_Stored data_.
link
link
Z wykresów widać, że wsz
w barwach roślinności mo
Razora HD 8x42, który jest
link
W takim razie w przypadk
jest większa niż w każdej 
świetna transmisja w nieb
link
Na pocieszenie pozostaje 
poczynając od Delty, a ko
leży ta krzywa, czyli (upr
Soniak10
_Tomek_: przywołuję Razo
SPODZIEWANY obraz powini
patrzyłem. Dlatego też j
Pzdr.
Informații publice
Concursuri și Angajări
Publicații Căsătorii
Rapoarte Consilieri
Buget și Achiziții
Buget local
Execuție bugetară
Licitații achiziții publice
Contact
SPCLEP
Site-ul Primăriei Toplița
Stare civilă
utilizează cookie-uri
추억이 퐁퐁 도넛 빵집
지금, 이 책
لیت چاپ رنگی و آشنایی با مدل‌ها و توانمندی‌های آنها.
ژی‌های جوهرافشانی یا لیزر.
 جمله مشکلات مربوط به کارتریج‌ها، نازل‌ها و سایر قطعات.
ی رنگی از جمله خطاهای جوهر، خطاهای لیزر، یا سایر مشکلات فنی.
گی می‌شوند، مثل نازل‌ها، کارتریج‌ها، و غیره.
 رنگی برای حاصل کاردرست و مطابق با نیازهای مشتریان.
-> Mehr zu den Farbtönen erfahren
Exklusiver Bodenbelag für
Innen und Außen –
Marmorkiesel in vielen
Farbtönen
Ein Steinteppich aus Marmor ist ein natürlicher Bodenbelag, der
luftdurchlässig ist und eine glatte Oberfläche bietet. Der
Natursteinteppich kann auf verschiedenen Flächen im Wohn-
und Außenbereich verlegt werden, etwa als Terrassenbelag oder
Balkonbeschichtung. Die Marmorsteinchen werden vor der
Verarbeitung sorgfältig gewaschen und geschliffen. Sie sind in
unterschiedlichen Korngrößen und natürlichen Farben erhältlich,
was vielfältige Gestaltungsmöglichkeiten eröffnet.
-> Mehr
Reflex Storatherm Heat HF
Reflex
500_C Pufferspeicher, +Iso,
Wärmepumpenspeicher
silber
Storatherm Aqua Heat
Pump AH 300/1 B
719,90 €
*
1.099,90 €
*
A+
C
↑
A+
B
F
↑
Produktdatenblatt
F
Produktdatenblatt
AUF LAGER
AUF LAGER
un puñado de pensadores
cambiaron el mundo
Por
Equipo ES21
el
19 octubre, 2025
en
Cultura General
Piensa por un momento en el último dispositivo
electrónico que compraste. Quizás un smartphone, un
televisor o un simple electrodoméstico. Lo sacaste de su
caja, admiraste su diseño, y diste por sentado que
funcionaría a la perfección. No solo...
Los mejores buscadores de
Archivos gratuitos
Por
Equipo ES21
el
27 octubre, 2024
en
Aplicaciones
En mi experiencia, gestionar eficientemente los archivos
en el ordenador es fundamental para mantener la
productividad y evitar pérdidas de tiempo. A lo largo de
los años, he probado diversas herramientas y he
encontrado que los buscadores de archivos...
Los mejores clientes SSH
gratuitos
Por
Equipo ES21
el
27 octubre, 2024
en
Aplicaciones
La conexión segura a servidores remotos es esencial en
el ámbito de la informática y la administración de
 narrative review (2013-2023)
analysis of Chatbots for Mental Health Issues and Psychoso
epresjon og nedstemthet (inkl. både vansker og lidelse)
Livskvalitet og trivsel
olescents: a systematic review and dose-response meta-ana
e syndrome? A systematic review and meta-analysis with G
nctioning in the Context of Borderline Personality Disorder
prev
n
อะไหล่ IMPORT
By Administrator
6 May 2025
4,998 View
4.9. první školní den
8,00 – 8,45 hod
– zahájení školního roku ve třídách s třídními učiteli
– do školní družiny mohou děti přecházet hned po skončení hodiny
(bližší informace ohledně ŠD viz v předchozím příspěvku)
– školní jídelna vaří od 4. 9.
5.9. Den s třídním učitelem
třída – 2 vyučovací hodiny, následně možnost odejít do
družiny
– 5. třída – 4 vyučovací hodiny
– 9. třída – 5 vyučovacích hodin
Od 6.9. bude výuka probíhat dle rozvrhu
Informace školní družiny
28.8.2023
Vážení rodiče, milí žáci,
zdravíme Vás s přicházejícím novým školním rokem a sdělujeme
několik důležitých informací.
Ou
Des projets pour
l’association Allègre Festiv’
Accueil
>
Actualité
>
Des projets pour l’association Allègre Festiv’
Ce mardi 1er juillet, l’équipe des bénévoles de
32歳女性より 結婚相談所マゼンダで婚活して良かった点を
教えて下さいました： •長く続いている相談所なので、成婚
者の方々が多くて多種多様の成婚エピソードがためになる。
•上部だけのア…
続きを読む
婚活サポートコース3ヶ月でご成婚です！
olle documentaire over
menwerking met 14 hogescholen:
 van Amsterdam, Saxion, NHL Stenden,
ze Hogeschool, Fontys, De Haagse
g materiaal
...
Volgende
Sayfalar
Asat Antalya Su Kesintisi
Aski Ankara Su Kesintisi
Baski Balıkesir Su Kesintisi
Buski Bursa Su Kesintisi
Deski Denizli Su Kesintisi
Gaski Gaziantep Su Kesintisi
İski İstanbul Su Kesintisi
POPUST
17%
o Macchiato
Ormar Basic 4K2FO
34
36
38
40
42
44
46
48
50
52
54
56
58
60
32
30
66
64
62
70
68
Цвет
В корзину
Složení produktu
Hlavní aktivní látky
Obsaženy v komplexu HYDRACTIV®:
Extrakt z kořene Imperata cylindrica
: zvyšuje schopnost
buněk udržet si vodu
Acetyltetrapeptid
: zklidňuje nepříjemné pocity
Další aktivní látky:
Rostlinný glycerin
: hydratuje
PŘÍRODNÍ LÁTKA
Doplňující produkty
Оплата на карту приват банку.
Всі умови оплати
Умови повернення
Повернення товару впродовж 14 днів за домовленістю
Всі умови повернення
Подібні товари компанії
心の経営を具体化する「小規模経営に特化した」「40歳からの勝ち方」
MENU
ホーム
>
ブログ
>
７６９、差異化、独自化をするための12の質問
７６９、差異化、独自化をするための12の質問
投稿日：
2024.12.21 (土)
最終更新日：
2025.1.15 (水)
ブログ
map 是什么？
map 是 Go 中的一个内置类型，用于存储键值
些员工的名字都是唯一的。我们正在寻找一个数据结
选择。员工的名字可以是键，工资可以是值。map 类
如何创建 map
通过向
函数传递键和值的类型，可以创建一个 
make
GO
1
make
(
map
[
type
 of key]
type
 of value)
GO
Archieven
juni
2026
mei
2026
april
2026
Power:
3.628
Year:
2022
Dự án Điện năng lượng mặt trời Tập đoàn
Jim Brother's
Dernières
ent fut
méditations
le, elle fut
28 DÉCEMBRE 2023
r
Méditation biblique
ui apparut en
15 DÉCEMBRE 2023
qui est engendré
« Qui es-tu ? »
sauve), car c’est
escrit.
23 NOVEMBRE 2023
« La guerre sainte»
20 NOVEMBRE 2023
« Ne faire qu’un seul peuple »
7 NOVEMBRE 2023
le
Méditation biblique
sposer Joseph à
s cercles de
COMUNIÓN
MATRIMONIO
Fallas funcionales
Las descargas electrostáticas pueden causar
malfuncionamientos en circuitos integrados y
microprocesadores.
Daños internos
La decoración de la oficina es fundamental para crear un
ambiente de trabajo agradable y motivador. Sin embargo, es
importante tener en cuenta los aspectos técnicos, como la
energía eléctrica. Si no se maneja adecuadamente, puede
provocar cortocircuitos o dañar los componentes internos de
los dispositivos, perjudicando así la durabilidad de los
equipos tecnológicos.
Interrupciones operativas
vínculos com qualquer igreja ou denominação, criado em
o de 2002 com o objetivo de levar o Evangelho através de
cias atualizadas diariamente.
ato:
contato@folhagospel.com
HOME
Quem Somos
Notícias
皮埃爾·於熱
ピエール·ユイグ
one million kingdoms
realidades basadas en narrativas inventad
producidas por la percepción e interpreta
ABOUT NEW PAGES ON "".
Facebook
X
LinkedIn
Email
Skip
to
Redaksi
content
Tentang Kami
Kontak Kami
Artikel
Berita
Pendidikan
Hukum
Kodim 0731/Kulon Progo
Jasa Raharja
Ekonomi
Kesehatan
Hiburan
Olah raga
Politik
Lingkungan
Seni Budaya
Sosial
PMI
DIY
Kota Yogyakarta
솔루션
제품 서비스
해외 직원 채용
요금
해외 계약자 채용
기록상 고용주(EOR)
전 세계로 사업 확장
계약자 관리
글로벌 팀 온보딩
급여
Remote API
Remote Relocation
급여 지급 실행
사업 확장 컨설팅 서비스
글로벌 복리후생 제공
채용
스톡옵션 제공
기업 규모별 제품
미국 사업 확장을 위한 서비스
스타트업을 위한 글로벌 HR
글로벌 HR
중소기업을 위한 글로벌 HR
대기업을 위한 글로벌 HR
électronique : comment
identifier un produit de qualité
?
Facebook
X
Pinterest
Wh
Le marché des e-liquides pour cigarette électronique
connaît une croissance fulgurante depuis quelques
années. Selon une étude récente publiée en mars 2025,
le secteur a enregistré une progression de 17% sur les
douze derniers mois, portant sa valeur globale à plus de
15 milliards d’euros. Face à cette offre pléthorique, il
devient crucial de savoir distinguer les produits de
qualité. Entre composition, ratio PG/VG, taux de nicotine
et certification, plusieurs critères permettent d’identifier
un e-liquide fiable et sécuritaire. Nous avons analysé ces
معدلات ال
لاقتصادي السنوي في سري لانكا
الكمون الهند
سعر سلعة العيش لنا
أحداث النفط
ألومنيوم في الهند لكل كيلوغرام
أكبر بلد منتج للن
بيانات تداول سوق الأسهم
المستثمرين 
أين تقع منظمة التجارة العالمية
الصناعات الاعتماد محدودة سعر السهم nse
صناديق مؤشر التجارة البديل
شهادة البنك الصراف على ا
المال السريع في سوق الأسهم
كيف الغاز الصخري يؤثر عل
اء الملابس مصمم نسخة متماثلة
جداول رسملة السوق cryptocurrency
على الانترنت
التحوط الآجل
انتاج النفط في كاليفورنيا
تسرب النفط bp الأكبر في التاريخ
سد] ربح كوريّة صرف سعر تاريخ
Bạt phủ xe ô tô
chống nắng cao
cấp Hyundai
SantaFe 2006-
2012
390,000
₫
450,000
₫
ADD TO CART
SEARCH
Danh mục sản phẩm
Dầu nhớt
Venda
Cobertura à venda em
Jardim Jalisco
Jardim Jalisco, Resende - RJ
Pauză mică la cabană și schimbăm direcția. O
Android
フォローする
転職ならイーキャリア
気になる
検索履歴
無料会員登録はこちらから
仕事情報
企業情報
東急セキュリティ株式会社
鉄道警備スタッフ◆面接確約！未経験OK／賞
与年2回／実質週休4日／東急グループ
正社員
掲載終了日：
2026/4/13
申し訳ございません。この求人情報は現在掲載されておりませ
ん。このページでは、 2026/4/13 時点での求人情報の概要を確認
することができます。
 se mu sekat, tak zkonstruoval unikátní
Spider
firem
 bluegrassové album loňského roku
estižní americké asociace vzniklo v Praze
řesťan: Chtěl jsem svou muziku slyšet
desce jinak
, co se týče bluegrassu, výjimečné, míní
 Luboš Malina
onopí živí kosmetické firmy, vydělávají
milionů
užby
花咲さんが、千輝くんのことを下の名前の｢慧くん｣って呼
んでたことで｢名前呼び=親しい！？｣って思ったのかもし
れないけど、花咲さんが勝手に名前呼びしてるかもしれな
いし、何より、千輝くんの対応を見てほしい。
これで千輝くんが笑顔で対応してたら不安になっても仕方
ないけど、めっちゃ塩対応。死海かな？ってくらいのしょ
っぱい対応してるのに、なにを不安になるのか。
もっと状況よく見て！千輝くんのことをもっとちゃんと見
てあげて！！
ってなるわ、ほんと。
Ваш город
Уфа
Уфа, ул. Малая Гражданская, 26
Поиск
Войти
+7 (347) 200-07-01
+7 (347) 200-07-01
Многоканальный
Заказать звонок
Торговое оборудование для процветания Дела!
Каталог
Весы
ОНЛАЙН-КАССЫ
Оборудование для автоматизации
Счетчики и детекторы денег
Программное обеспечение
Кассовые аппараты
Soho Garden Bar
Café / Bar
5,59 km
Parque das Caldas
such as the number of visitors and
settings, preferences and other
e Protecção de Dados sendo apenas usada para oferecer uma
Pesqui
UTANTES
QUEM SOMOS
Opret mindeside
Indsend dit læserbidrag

_Problem requirements_. Go to the line with "أكبر بلد منتج للن" in the entries above and repeat every line from there through the line with "تسرب النفط bp الأكبر في التاريخ", exactly and with no other text.

_Result for this task_.
أكبر بلد منتج للن
بيانات تداول سوق الأسهم
المستثمرين 
أين تقع منظمة التجارة العالمية
الصناعات الاعتماد محدودة سعر السهم nse
صناديق مؤشر التجارة البديل
شهادة البنك الصراف على ا
المال السريع في سوق الأسهم
كيف الغاز الصخري يؤثر عل
اء الملابس مصمم نسخة متماثلة
جداول رسملة السوق cryptocurrency
على الانترنت
التحوط الآجل
انتاج النفط في كاليفورنيا
تسرب النفط bp الأكبر في التاريخ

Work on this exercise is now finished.